* _GIVEN TEXT_:
======
Re: MediaStreams and Media elements from Rob Manson on 2013-05-30 (public-media-capture@w3.org from May 2013)

From: Rob Manson <roBman@mob-labs.com>
Date: Thu, 30 May 2013 15:24:24 +1000
To: public-media-capture@w3.org
Message-ID: <51A6E288.4090007@mob-labs.com>
Hi Johannes,

well that's exactly what was being thrashed around in the thread I 
linked to 
http://lists.w3.org/Archives/Public/public-media-capture/2013Feb/0099.html

But it didn't seem like that was really resolved.

Also, by "the ImageCapture API" do you mean work under the title:
- HTML Media Capture
- MediaStream Recording
- Media Capture and Streams
?

To be honest I'm finding it a little difficult to balance the threads 
across all the closely related activities 8)

 From my naive perspective it just seems closely related to gUM() (e.g. 
Media Capture and Streams) because that's what I'd use to initiate the 
process - however this type of stream could also easily come in via a 
peerconnection now we have WebRTC too.  Happy to be pointed in the right 
direction if this is not right though.
======
* _EXTRACTED MATERIAL_:

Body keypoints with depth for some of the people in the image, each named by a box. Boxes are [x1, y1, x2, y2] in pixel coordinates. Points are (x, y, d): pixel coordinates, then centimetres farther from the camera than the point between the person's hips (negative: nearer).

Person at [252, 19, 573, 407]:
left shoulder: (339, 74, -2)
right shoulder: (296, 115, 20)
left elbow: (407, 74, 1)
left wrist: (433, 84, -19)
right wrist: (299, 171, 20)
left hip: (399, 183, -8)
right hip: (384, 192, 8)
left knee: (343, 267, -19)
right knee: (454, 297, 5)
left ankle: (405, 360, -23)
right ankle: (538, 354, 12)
======
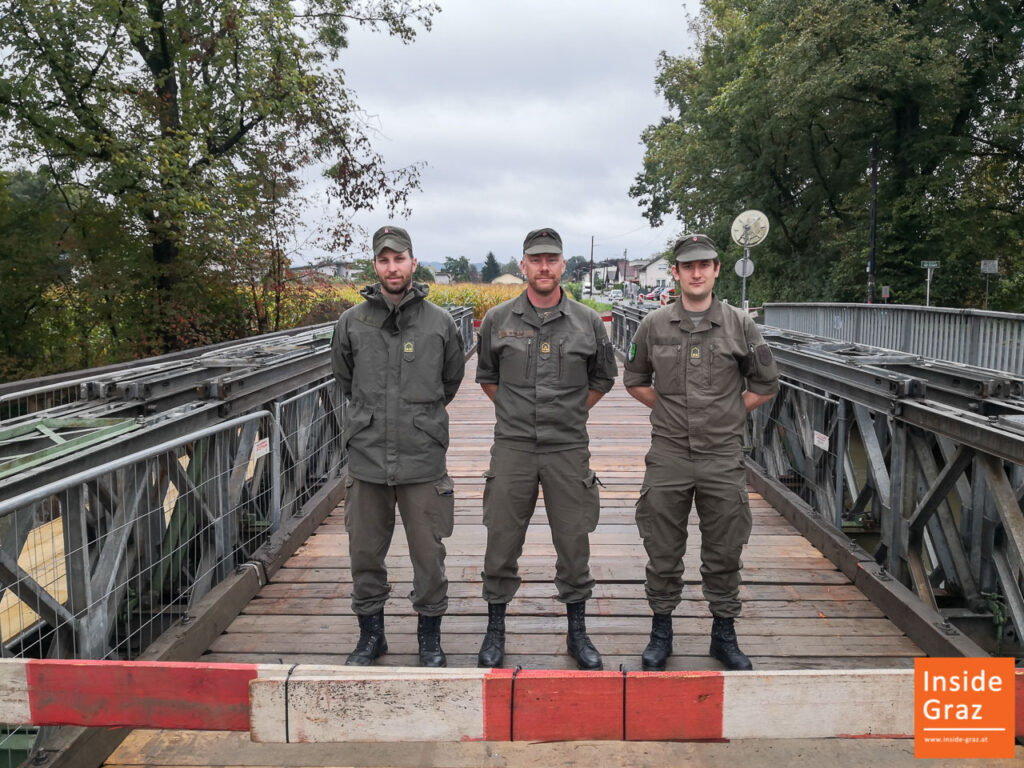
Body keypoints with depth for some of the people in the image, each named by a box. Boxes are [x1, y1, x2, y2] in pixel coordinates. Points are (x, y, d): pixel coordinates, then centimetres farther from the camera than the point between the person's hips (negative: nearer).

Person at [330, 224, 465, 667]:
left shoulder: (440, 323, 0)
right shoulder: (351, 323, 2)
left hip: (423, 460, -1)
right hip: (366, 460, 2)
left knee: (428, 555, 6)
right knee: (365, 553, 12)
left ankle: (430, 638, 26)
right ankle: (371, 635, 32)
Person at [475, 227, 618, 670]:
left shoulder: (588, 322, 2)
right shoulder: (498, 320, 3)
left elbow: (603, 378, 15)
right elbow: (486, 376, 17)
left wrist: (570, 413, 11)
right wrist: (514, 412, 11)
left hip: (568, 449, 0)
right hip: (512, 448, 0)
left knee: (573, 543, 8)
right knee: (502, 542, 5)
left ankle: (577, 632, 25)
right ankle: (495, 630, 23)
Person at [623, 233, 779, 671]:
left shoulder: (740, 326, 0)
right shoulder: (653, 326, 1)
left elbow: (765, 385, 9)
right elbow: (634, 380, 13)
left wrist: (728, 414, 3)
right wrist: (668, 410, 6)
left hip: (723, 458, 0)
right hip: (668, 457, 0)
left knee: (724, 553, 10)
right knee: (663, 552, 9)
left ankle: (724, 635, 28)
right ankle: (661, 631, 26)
======
* _WHAT TO WORK ON_:
• 1. Name every specification title that the mailing-list message gives as a possible meaning of "the ImageCapture API".
• 2. Check each statement against the mailing-list message. For each, answer yes or no and quote the words of the message that decide it.
(a) The writer considers the question in the linked thread to have been settled.
(b) The message was addressed to public-media-capture@w3.org.
(c) The writer says this type of stream could also arrive via a peerconnection.
• 3. Continue the mailing-list message about MediaStreams and media elements, starting after its last sentence.

* _TASK-BY-TASK RESULTS_:
• 1.
- HTML Media Capture
- MediaStream Recording
- Media Capture and Streams

• 2.
(a) No: "But it didn't seem like that was really resolved."
(b) Yes: "To: public-media-capture@w3.org"
(c) Yes: "this type of stream could also easily come in via a peerconnection now we have WebRTC too"

• 3.
NOTE: To provide context, this is based on the Use Cases need for the 
Augmented Web Community Group.  I'd be happy to write up more info if 
it's needed but don't want to flood this thread unless asked to.

roBman

On 30/05/13 14:58, Johannes Odland wrote:
> Isn't this the exact use case for the ImageCapture API?
>
> Johannes Odland
>
> Den 30. mai 2013 kl. 06:52 skrev Rob Manson <roBman@mob-labs.com>:
>
>> Since this is being discussed I wondered if there had been any more
>> discussion on this frame capture thread.
>>
>> http://lists.w3.org/Archives/Public/public-media-capture/2013Feb/0099.html
>>
>> NOTE: I've searched all the archives but that seems to be the last point
>> in the discussion (please feel free to point me at a link if I'm wrong).
>>
>> I know it's not "exactly" related, but it would be very nice to be able
>> to directly assign a stream src to a typed array and just get a
>> notification every time it is updated.
>>
>> And it would be awesome if this worked for both video and audio streams
>> in the same way.
>>
>> Just to recap - the current pipeline for video frame processing is:
>>
>> step 1.
>> getUserMedia(options, success, error)
>>
>> step 2.
>> function success(stream) {
>>   videoElement.src = window.URL.createObjectURL(stream)
>>   //setupSomeEventModelOfYourChoiceToCallProcess()
>>     //a. videoElement.onloadedmetadata
>>     //b. requestAnimationFrame()
>>     //c. setTimeout()
>> }
>>
>> step 3.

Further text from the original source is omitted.